Lessons from Scaling Facebook's Online Data Infrastructure

July 21, 2020

Venkat Venkataramani

CEO, Rockset

lightbulb

Lessons from scaling facebook's online data infrastructure

There are 3 growth numbers that stand out when I look back at the hyper-growth years of facebook from 2007 until 2015, when I was managing facebook's online data infrastructure team: user growth, team growth and infrastructure growth. Facebook’s user base grew from ~50 million monthly active users to a billion and half during that time, which is about a 30x growth. The size of facebook’s engineering team grew 25x during that time from about ~100 to ~2500. During the same time, the online data infrastructure’s peak workload went up from about 10s of millions of requests per second to 10s of billions of requests per second — which is a 1000x growth.

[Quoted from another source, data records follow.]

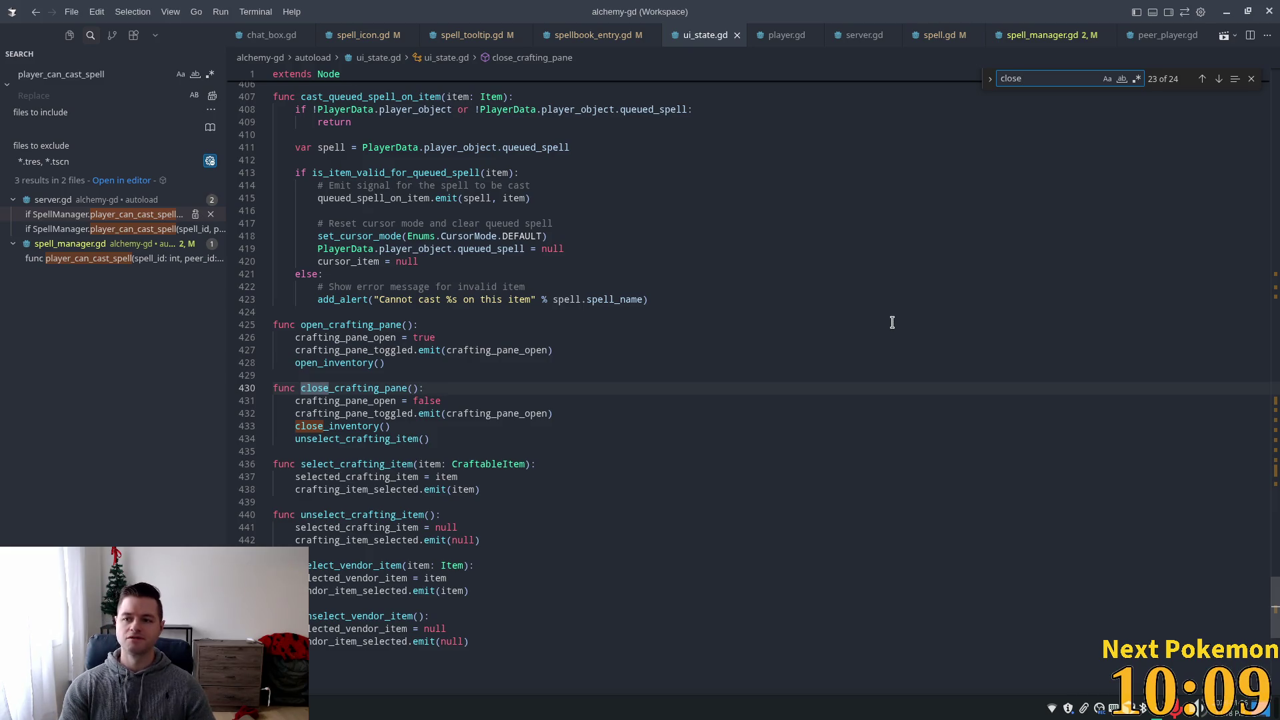
key(ctrl+f)
text(spell)
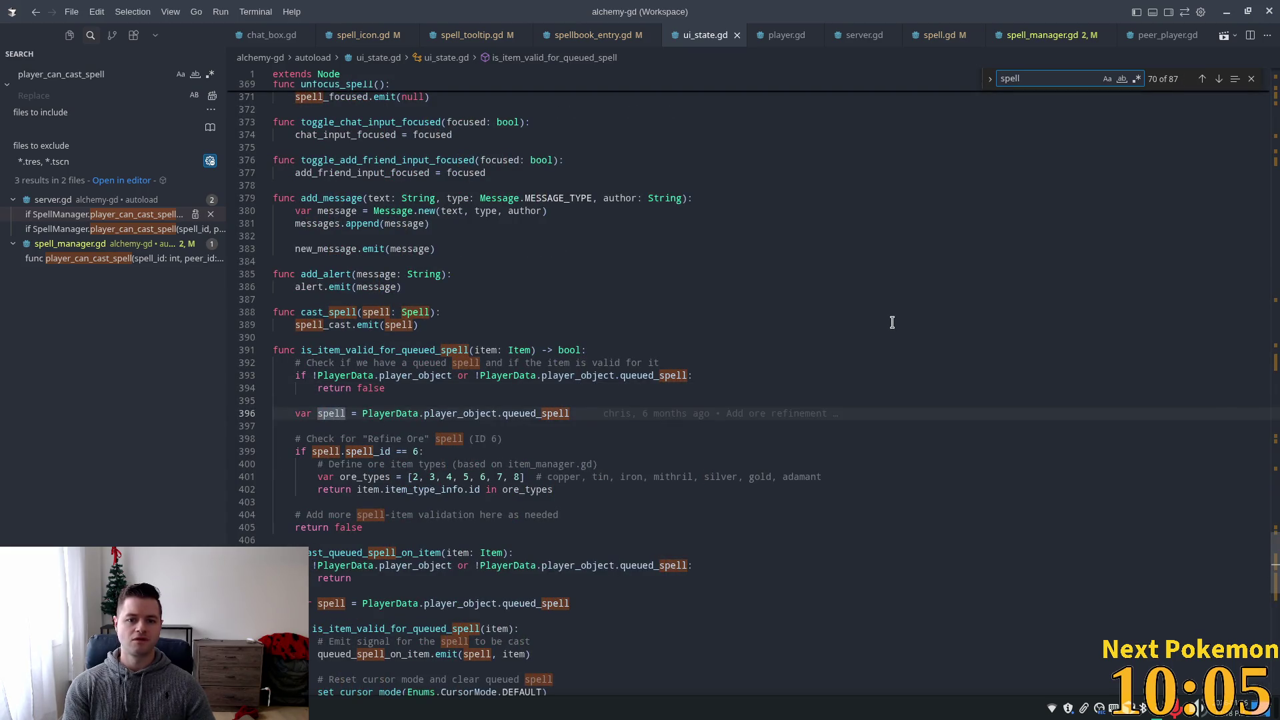
text(book)
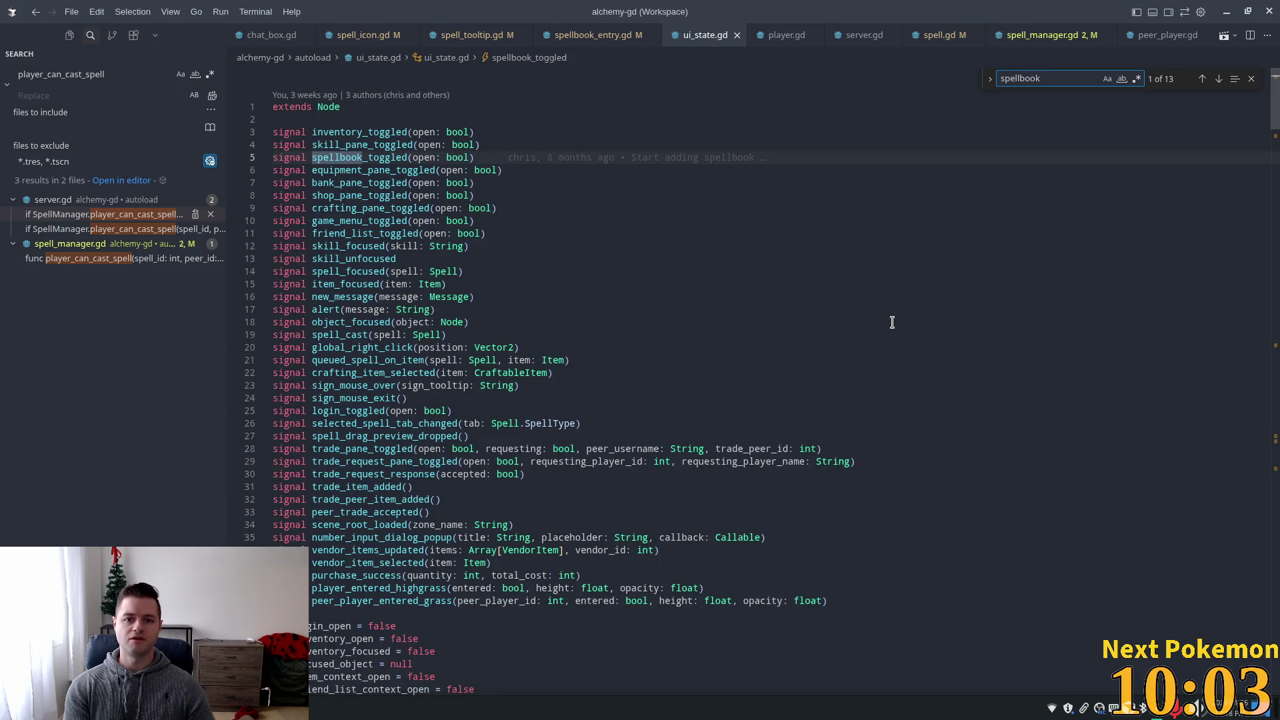
click(339, 159)
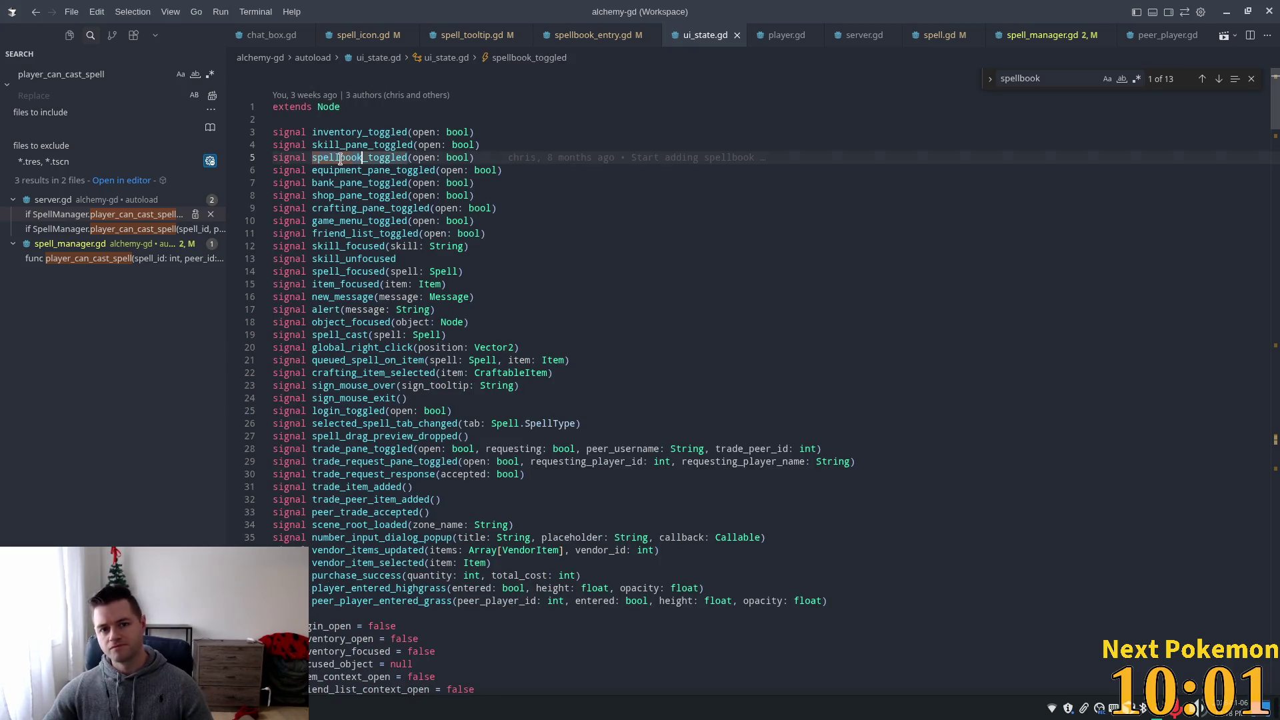
double_click(340, 159)
key(ctrl+f)
key(Return)
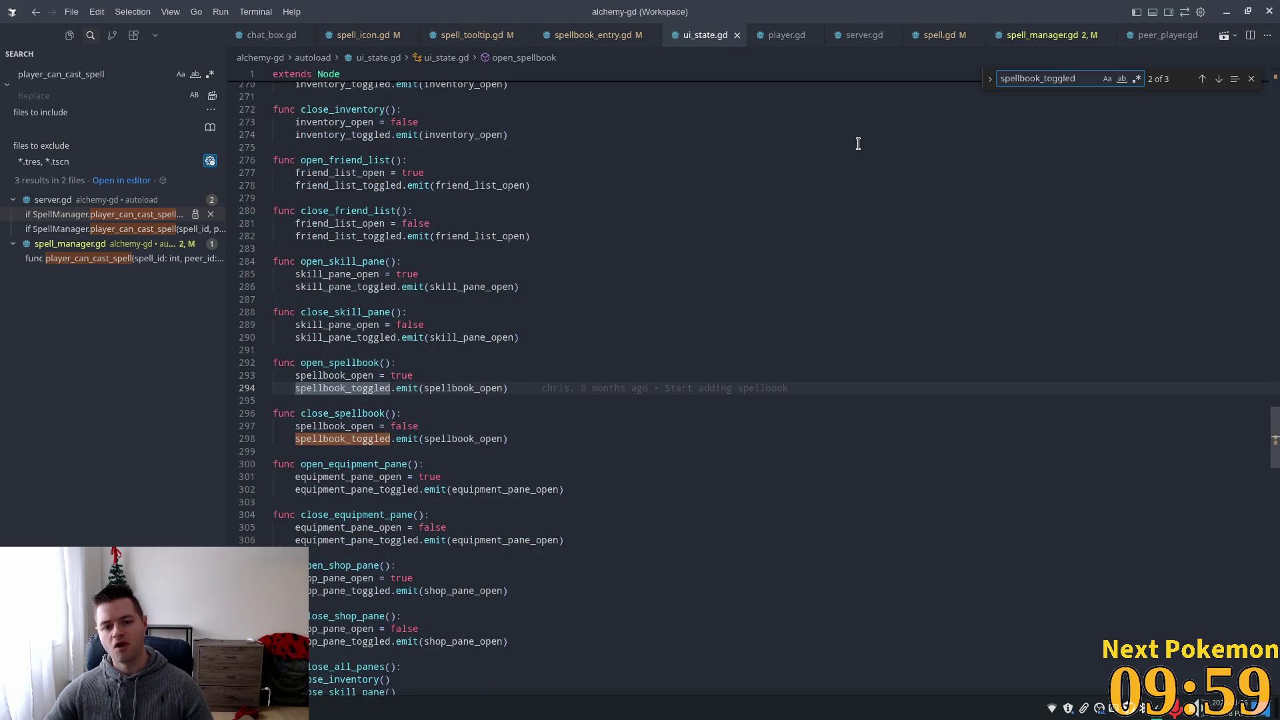
- Highlight spellbook_open, open_spellbook and close_spellbook to review both emitting functions
double_click(442, 385)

Scaling facebook’s online infrastructure through that 30x user growth was a huge challenge. But the challenge of keeping pace with facebook’s prolific product development teams and new product launches was the greatest challenge of them all.

There is another dimension to this story and another significant number that always stands out to me when I look back to those years: 2.5 hours. That was how long facebook’s most severe outage lasted during those 8 years. Facebook was down for all users during that outage [1, 2]. The recent Twitter bitcoin hack brought back a lot of those memories to many of us who were at facebook at that time. In fact, there is only one other total outage during that time I recall that lasted about 20-30 mins or so that comes close to the level of disruption this caused. So, during those 8 years when facebook’s online infrastructure scaled 1000x, it was completely down for all users for a few hours in total.

The mandate for facebook’s online infrastructure during that time could simply be captured in 2 parts:

make it easy to build delightful products
make sure facebook stays up and doesn’t go down or lose user data

How did facebook achieve this? Especially when one of facebook’s core value was to MOVE FAST AND BREAK THINGS. In this post, I will share a few key ideas that allowed facebook’s data infrastructure to foster innovation while ensuring very high uptimes.

move-fast-with-stable-infra

Scaling principles:

Build loosely coupled data services.

Monolithic data stacks will hurt you at so many levels. Remember facebook was not the first social network in the world (both myspace and friendster existed before it) but it was the first social network that could scale to a billion active users. With monolithic data stacks:

you will lose your market → since your product teams are moving slow, and you will be late to the market
you will lose money → your product teams will end up over-engineering and over-provisioning the most expensive parts of your infrastructure, and you will also need to hire a large product and operations team for ongoing maintenance.
you will lose your best engineers → good engineers want to get things done and push them to production. When product launches get mired in pre-launch SRE checklist traps, it will kill innovation and your best engineers will leave to other companies where they can actually launch what they build.

Follow good patterns with microservices. When these services are built right, they can address all of these concerns.

Microservices, when done right, will allow parts of your application to scale independently.
Similarly, microservices will also allow parts of your application to fail independently. It will allow you to build your infrastructure in a way that some part of your app could be down for all of your users, or all of your app could be down for some of your users, but all of your application is seldom down for all of your users. This is massive and directly helps you achieve the two goals of moving fast and ensuring high application uptime simultaneously.
And of course, microservices allow for independent software lifecycle + deployment schedules and also allows you to leverage a different programming languages + runtime + libraries than what your main application is built in.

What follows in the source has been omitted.